7. INTELLECTUAL PROPERTY OWNERSHIP; FEEDBACK.

(a) Ownership. Customer acknowledges that, as between Customer and Prewitt Ridge, Prewitt Ridge owns all right, title, and interest, including all intellectual property rights, in and to the Software and Documentation and, with respect to Third-Party Products, the applicable third-party owns all right, title and interest, including all intellectual property rights, in and to the Third-Party Products.

(b) Feedback.

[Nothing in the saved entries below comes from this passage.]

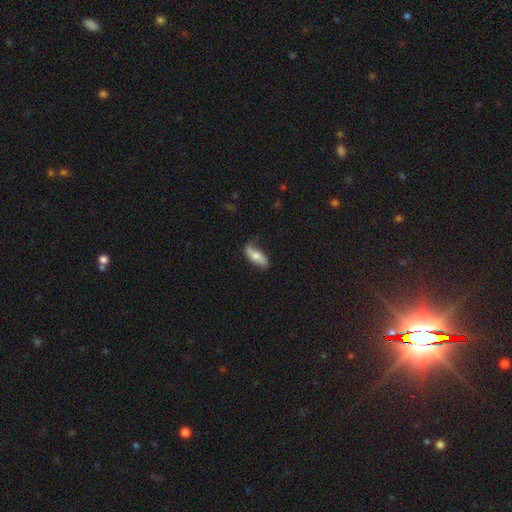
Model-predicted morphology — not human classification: Smooth or featured? smooth (57%)
How rounded? in between (77%)
Merging? none (68%)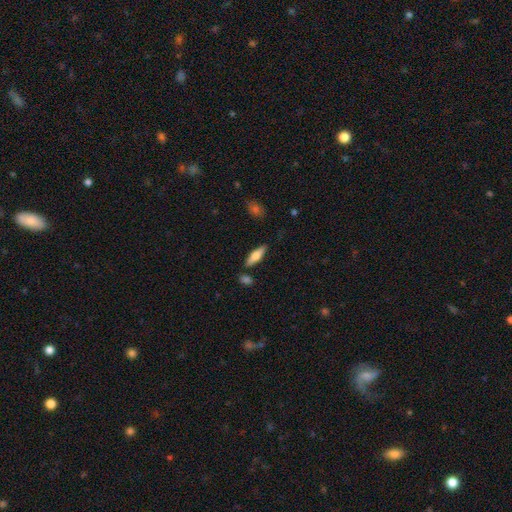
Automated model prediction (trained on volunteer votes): The model was most divided on "how rounded": cigar-shaped: 59%, in between: 39%, round: 2%. More confident: merging — none (83%); smooth or featured — smooth (61%).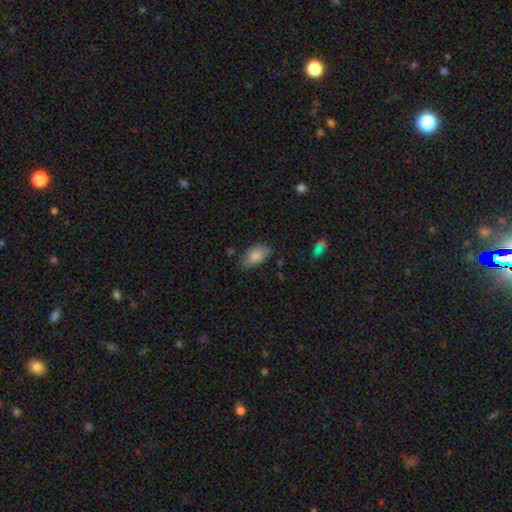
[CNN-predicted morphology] Overall: smooth (84%). How rounded: in between (92%). Merging: none (72%).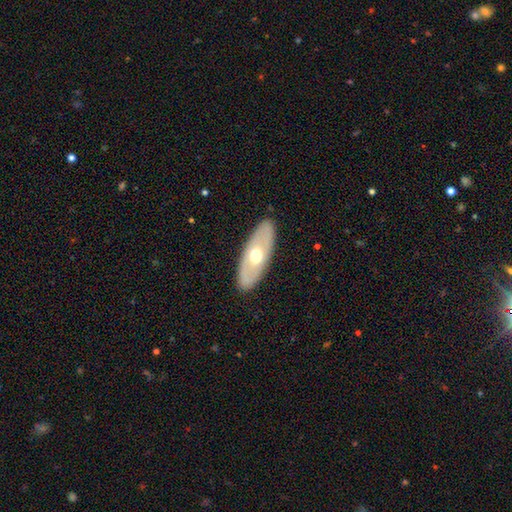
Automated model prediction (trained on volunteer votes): A featured or disk galaxy (50%).

Vote fractions:
- Smooth or featured? featured or disk: 50% / smooth: 45% / star or artifact: 5%
- Edge-on disk? no: 72% / yes: 28%
- Merging? none: 87% / minor disturbance: 9% / major disturbance: 2% / merger: 1%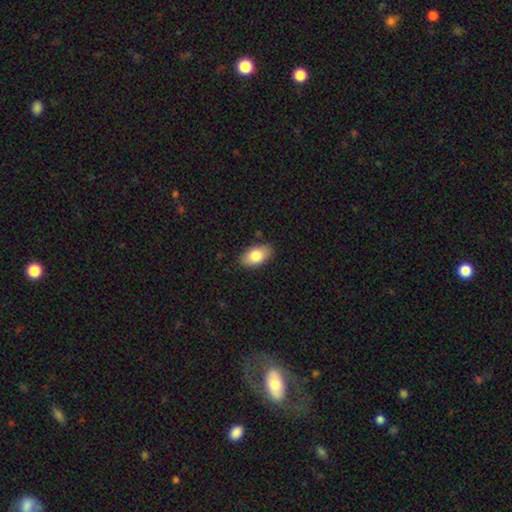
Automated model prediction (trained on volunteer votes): Overall: smooth (82%). How rounded: in between (93%). Merging: none (86%).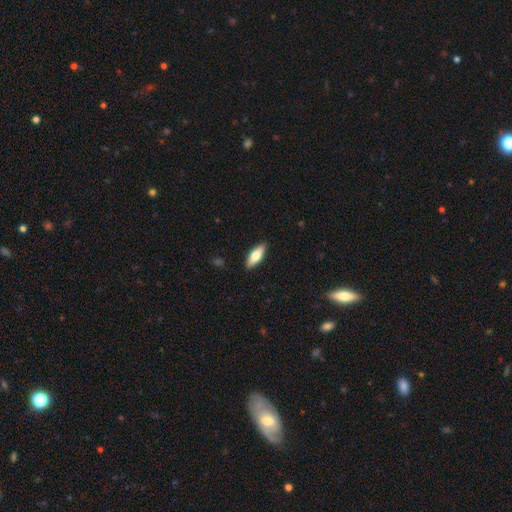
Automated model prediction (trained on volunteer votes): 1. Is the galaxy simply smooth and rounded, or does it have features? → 66% smooth, 28% featured or disk, 6% star or artifact.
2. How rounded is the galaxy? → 64% in between, 34% cigar-shaped, 2% round.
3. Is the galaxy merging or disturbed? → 89% none, 8% minor disturbance, 2% major disturbance, 1% merger.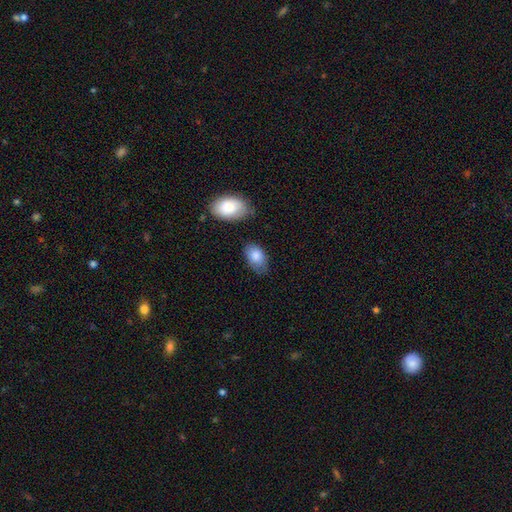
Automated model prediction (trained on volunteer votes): This appears to be a smooth galaxy with no disk features (84%) that is in between round and cigar-shaped (91%). Merging: none (64%).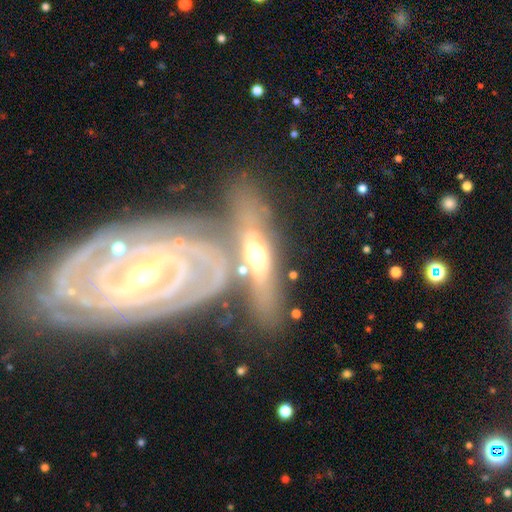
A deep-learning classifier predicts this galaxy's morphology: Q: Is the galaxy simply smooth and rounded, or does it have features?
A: featured or disk — 65%.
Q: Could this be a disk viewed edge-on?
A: no — 53%.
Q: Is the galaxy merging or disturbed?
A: merger — 42%.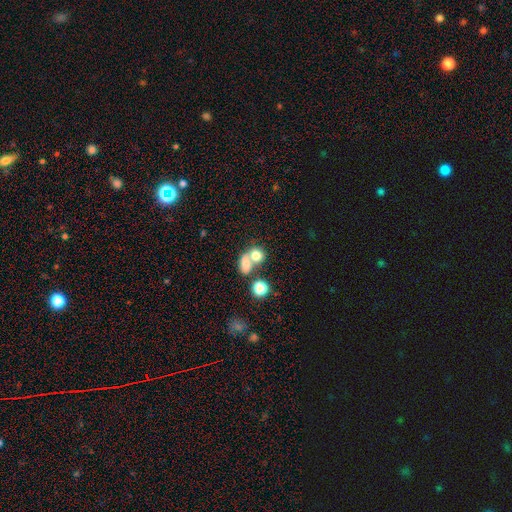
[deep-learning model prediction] smooth-or-featured: smooth: 74% | featured or disk: 14% | star or artifact: 12%
  how-rounded: round: 58% | in between: 40% | cigar-shaped: 2%
  merging: merger: 59% | none: 28% | minor disturbance: 7% | major disturbance: 6%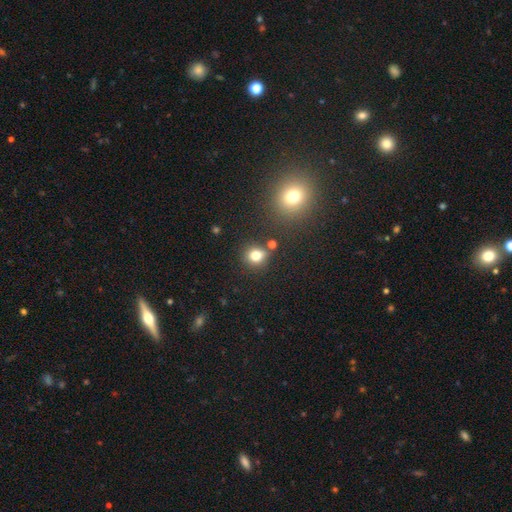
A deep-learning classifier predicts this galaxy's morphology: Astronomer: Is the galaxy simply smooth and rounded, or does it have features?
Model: smooth — 78%.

If Customer suggests or recommends changes to the Software or Documentation, including without limitation, new features or functionality, or any comments, questions, suggestions, or the like (“Feedback”), Customer acknowledges and agrees that any such Feedback is given on a non-confidential basis and Prewitt Ridge shall be free to use, disclose, reproduce, license, or otherwise distribute, and exploit the Feedback without obligation or restriction of any kind.

8. WARRANTIES, DISCLAIMERS, AND EXCLUSIVE REMEDIES.

(a) Each Party represents that it has validly entered into this Agreement and that it has the power and authority to do so.

(b) Prewitt Ridge warrants that: (i) the Software will perform materially as described in the Documentation during the Term; and (ii) at the time of delivery, the Software does not contain any virus or other malicious code. THE FOREGOING WARRANTIES DO NOT APPLY, AND PREWITT RIDGE STRICTLY DISCLAIMS ALL WARRANTIES, WITH RESPECT TO ANY THIRD-PARTY PRODUCTS.

(c) The warranties set forth in Section 8(b) do not apply and become null and void if Customer breaches any material provision of this Agreement, or if Customer, whether or not in violation of this Agreement: (i) installs or uses the Software on or in connection with any hardware or software not specified in the Documentation or expressly authorized by Prewitt Ridge in writing; (ii) modifies or damages the Software; or (iii) misuses the Software, including any use of the Software other than as specified in the Documentation or expressly authorized by Prewitt Ridge in writing.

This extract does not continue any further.